Almost 15 years to the anniversary of that original boycott, little has changed in regard to the quality of telecom services enjoyed (hardly the right word in the circumstance) by Nigerian consumers. On the contrary, and notwithstanding the astronomical spike in teledensity (currently there are nearly 150 million active telecom subscribers in the country compared to just over three million in 2003), which translates into a massive increase in revenue for telecom companies, the average subscriber has never been more unhappy. Nothing captures the average subscriber’s current predicament better than the fact that he or she is forced to log around several telephones linked to different providers (granted, the vanity of the average Nigerian must also be taken into consideration) as insurance against the inevitable moment when, the signal from one provider having unaccountably disappeared, recourse must be sought in another.

The situation is not any different in the banking sector, where consumers are increasingly expressing frustration with a grossly unequal relationship marked by excessive fees and nebulous charges. For instance, in March 2016, civil society groups under the aegis of the Consumer Advocacy Foundation of Nigeria (CAFON) organised a “No Banking Day” protest against what the leader of the group, consumer rights activist Sola Salako, described as “excessive charges, illegal fees, and unfair contracts that only protect the banks.” That largely unheeded call is being echoed in yet another consumer rights campaign under the umbrella of #Reform9jaBanks started on Twitter by Harvey Olufunmilayo, a United Kingdom-based Nigerian medical doctor, shows that the problems are still there. Among the dodgy charges being protested by the #Reform9jaBanks campaign are deductions for ATM card maintenance (including cards that the banks themselves admit have been lost), fees for over-the-counter transactions, and unsanctioned charges for Automated Teller Machine (ATM) withdrawals.

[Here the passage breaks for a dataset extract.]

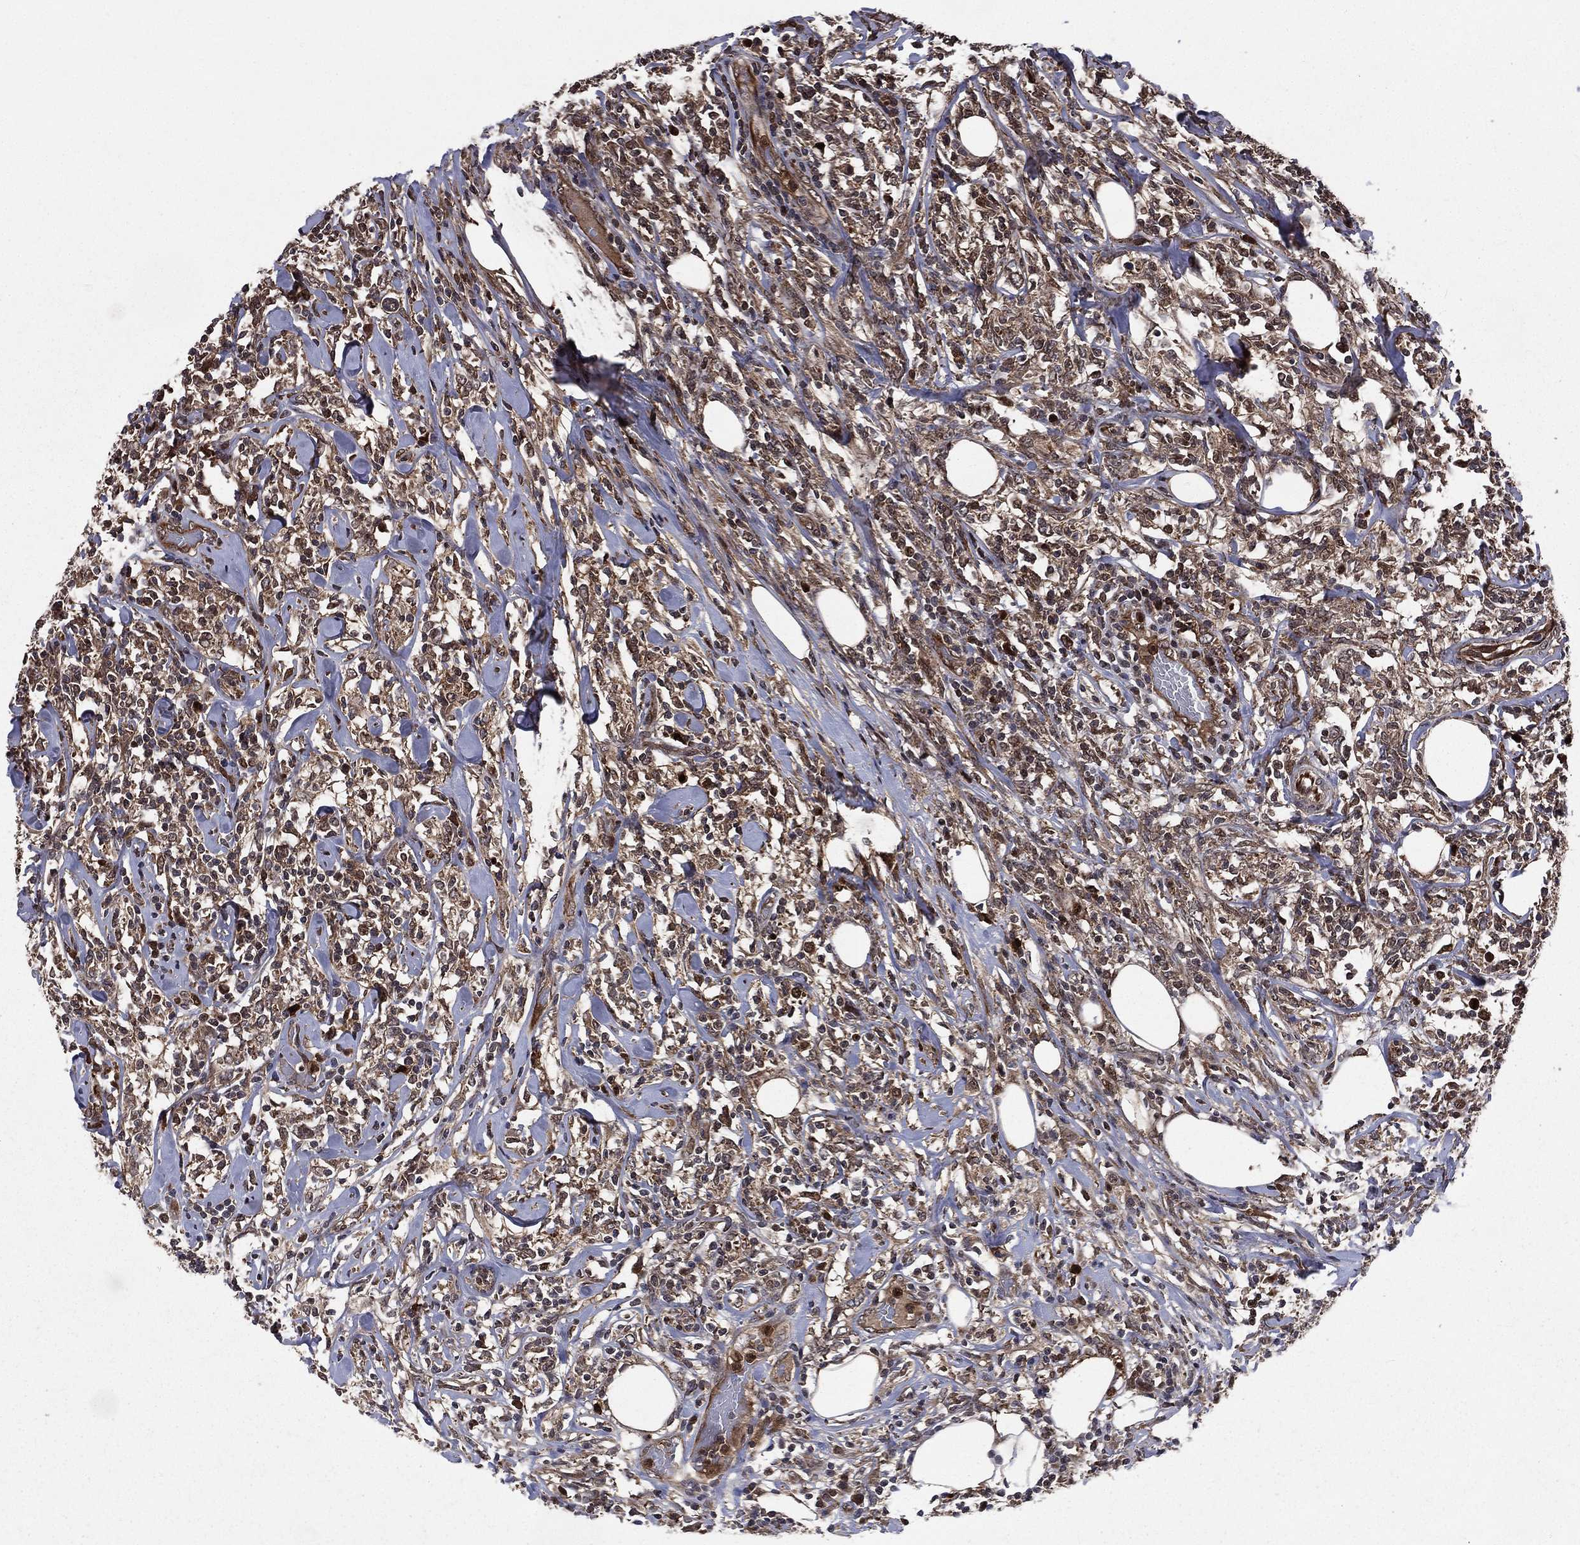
{"staining": {"intensity": "moderate", "quantity": "<25%", "location": "cytoplasmic/membranous,nuclear"}, "tissue": "lymphoma", "cell_type": "Tumor cells", "image_type": "cancer", "snomed": [{"axis": "morphology", "description": "Malignant lymphoma, non-Hodgkin's type, High grade"}, {"axis": "topography", "description": "Lymph node"}], "caption": "This image demonstrates malignant lymphoma, non-Hodgkin's type (high-grade) stained with IHC to label a protein in brown. The cytoplasmic/membranous and nuclear of tumor cells show moderate positivity for the protein. Nuclei are counter-stained blue.", "gene": "LENG8", "patient": {"sex": "female", "age": 84}}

To their credit, both the Nigerian Communications Commission (NCC) and the Consumer Protection Council (CPC) have responded speedily. For instance, last week, in apparent reaction to consumers’ fury and a National Assembly resolution, they quickly inaugurated a joint regulatory investigation into the quality of services provided in the telecom sector. But it remains to be seen whether the outcome of the joint regulatory inquiry will result in greater protection for Nigerian consumers. The truth of the matter is that for far too long, and in a phenomenon that transcends the banking and telecom sectors, customer service in Nigeria has been an oxymoron.

As a rule, Nigerians serve poorly and are poorly served, and any deviation from this culture of shoddiness always comes as a pleasant shock. The NCC-CPC inquiry is a great start, but the path to excellent customer service and consumer protection is long and tortuous.